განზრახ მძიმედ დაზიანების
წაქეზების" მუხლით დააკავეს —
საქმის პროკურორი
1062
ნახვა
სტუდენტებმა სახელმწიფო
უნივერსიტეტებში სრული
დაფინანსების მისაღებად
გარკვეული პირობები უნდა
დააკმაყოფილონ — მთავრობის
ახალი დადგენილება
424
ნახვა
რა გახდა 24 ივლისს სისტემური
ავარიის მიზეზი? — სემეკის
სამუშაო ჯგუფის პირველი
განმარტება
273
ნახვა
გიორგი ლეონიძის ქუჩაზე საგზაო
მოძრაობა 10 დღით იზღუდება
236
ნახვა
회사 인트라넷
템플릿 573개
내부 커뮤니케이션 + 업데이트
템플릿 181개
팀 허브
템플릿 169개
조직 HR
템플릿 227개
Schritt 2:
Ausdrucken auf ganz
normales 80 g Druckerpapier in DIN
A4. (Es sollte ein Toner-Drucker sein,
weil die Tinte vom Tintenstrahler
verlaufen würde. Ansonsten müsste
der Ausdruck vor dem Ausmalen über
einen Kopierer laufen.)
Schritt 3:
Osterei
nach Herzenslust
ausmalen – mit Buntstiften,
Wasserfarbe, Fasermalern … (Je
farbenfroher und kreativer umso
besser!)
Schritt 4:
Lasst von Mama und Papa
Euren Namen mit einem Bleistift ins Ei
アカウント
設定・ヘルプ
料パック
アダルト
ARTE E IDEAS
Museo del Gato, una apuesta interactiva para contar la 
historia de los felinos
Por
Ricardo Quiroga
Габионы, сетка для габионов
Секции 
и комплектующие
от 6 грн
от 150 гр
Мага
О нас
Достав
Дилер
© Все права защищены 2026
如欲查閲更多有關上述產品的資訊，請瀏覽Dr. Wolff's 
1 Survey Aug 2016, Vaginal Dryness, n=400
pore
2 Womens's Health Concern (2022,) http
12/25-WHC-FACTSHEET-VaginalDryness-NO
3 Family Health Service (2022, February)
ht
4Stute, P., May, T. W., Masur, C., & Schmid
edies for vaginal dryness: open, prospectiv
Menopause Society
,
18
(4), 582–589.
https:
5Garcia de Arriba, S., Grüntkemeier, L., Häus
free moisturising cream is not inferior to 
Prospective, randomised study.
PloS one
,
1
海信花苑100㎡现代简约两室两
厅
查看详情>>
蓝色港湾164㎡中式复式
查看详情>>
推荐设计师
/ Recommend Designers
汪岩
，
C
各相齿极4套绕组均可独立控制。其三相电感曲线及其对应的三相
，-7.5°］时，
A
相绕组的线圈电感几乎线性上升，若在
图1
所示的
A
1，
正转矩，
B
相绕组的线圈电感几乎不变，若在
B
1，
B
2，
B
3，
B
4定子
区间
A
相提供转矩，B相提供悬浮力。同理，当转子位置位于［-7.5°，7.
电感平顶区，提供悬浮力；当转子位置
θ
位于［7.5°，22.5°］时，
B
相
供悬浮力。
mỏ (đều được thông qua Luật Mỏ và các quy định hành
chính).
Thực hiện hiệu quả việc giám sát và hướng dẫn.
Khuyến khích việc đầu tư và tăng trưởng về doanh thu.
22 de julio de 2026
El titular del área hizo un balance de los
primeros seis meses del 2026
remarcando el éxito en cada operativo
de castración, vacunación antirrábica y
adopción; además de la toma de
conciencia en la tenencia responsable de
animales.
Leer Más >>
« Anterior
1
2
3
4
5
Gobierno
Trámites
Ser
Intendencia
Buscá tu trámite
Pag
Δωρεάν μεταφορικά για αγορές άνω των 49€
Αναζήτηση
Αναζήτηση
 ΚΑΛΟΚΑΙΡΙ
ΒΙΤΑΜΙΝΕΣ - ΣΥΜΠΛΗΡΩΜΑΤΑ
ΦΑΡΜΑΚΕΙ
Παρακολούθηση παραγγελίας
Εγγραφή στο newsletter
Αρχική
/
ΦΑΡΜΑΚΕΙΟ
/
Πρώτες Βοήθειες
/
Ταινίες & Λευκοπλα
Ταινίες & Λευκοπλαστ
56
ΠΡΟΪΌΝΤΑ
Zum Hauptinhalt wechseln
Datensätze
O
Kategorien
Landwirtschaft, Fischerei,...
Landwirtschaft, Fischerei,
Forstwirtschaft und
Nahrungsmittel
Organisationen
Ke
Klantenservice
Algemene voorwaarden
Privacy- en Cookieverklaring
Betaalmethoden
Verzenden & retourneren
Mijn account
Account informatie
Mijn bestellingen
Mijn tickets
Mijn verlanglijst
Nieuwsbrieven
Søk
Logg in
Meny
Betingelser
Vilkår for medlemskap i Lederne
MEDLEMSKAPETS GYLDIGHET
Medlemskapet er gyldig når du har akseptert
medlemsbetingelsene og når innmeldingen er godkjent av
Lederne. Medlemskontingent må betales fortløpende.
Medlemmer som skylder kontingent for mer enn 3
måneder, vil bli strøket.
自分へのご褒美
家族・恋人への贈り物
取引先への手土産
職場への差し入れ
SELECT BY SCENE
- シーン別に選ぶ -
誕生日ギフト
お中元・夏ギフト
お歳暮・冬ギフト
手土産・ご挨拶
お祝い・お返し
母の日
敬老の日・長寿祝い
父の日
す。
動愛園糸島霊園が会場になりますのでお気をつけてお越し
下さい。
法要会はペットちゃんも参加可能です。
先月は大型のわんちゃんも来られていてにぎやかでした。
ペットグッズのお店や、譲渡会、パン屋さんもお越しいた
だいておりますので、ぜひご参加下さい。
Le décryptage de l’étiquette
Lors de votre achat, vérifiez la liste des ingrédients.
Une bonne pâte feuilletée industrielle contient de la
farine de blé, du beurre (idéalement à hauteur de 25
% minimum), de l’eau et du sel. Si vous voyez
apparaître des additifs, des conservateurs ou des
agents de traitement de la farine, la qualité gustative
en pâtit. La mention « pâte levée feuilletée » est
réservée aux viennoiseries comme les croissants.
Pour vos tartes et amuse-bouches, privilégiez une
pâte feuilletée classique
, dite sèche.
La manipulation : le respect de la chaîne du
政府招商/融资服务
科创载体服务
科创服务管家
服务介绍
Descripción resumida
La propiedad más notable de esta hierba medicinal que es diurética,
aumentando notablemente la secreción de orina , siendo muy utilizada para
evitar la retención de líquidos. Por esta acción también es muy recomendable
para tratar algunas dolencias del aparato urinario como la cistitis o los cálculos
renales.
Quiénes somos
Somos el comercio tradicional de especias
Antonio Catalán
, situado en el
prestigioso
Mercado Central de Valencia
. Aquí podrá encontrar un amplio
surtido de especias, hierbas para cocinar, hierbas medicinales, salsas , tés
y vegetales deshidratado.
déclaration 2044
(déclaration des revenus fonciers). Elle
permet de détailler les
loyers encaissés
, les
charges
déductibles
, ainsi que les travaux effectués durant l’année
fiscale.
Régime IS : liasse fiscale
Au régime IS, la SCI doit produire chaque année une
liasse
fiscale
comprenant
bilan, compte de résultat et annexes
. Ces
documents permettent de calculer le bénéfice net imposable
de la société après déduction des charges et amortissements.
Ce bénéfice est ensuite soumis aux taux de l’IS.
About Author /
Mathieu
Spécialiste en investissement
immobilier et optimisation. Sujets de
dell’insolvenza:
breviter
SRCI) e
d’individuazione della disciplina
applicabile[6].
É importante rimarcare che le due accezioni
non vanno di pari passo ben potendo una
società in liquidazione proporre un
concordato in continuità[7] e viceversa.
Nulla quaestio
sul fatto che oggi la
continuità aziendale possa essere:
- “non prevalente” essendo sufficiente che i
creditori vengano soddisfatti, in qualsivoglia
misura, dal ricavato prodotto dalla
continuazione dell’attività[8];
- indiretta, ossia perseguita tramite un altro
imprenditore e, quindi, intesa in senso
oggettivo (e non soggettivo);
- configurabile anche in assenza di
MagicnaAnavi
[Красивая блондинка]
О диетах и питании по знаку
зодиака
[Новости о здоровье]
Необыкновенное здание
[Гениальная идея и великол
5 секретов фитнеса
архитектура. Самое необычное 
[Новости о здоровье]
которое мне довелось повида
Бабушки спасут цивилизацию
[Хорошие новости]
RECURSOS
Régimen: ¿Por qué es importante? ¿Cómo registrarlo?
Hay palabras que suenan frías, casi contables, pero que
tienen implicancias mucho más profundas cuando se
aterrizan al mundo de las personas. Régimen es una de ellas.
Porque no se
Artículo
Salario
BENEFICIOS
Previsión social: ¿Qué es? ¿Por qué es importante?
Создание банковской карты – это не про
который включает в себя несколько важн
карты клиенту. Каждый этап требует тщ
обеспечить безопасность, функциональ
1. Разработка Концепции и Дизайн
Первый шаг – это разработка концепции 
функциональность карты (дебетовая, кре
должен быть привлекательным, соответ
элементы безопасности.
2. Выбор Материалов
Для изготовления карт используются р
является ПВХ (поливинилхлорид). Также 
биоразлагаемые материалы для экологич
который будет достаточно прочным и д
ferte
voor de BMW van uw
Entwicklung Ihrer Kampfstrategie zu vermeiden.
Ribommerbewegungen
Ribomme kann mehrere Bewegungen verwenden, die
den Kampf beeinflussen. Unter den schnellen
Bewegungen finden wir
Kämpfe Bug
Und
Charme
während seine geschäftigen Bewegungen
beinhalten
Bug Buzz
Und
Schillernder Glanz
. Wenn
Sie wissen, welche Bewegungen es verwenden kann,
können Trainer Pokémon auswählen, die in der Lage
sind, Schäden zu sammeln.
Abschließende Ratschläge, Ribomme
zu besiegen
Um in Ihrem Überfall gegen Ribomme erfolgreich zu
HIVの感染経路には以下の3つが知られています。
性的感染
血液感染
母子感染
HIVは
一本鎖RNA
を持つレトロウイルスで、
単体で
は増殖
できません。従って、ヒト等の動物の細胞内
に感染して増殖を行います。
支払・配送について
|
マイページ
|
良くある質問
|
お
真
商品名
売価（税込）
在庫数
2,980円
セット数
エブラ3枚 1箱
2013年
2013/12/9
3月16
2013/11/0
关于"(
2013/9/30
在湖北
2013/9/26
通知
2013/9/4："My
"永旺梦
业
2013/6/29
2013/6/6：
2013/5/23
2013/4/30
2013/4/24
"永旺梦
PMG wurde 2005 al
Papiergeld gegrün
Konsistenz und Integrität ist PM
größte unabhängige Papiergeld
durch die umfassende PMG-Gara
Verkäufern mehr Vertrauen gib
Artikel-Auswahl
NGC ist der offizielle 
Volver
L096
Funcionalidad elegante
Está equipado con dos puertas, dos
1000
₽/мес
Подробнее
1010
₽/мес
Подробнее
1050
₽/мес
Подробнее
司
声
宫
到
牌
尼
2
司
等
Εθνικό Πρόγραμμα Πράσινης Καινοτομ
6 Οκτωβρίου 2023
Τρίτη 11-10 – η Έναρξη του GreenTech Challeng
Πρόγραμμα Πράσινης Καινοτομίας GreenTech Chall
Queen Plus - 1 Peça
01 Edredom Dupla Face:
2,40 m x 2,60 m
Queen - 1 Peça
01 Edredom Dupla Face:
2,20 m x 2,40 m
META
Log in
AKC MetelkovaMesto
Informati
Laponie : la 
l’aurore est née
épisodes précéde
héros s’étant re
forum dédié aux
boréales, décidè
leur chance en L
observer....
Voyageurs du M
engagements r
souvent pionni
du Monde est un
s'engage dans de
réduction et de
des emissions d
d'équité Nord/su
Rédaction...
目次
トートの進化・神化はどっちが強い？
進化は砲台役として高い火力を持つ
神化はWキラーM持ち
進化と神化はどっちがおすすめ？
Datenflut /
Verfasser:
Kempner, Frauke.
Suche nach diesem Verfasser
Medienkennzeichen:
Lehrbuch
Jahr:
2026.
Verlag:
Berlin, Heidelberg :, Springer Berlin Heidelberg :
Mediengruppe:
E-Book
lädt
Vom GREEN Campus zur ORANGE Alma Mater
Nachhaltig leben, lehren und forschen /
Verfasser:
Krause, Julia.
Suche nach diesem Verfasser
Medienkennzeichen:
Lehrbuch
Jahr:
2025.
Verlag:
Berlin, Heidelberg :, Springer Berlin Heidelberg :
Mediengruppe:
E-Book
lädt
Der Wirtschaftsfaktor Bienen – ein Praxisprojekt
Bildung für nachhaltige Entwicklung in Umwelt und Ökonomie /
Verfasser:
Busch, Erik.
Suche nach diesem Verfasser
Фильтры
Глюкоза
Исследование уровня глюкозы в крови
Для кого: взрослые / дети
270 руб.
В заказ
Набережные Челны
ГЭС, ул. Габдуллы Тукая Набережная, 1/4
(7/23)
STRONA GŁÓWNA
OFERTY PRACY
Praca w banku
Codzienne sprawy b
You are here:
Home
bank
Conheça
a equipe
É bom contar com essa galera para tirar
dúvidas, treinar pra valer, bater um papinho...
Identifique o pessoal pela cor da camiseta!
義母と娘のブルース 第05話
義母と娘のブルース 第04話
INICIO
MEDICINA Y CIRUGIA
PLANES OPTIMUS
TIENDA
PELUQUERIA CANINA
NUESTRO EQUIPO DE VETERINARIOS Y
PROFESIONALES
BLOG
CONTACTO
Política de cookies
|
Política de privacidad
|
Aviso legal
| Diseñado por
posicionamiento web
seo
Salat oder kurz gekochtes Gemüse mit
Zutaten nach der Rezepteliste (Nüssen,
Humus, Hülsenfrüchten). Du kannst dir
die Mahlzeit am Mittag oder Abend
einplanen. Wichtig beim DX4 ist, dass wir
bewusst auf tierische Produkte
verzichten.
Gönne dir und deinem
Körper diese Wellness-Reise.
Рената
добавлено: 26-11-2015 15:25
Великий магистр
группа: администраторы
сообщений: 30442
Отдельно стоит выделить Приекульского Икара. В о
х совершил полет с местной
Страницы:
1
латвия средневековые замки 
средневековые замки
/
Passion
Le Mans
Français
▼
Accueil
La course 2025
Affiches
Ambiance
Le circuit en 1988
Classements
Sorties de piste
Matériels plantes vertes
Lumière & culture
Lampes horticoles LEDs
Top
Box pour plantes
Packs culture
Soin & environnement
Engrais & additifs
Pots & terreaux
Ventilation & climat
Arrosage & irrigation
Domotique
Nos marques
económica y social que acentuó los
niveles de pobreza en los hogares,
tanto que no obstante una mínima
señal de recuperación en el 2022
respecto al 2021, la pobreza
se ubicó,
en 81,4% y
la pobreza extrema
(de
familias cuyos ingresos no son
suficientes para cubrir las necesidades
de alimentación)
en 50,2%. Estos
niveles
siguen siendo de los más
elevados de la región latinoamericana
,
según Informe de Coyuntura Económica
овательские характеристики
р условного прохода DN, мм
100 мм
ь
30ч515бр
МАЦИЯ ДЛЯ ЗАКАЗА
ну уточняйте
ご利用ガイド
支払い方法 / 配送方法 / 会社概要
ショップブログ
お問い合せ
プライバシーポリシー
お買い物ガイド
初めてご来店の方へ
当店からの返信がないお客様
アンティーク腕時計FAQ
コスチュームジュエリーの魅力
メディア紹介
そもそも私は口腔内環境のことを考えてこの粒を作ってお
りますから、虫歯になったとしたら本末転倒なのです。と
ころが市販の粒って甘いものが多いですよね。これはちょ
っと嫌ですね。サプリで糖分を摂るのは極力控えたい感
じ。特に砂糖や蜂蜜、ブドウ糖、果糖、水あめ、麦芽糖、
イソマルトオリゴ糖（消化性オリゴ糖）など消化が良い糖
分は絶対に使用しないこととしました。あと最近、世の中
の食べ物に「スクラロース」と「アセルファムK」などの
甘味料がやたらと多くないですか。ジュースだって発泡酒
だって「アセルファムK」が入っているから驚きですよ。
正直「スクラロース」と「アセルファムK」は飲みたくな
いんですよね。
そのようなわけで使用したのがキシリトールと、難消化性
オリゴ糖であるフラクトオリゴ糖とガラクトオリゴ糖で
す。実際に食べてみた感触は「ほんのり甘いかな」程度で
━━━━━━━━
**To-do item:** Report every line containing the string "fiscale" in the material.

**Answer space:**
fiscale.
Régime IS : liasse fiscale
fiscale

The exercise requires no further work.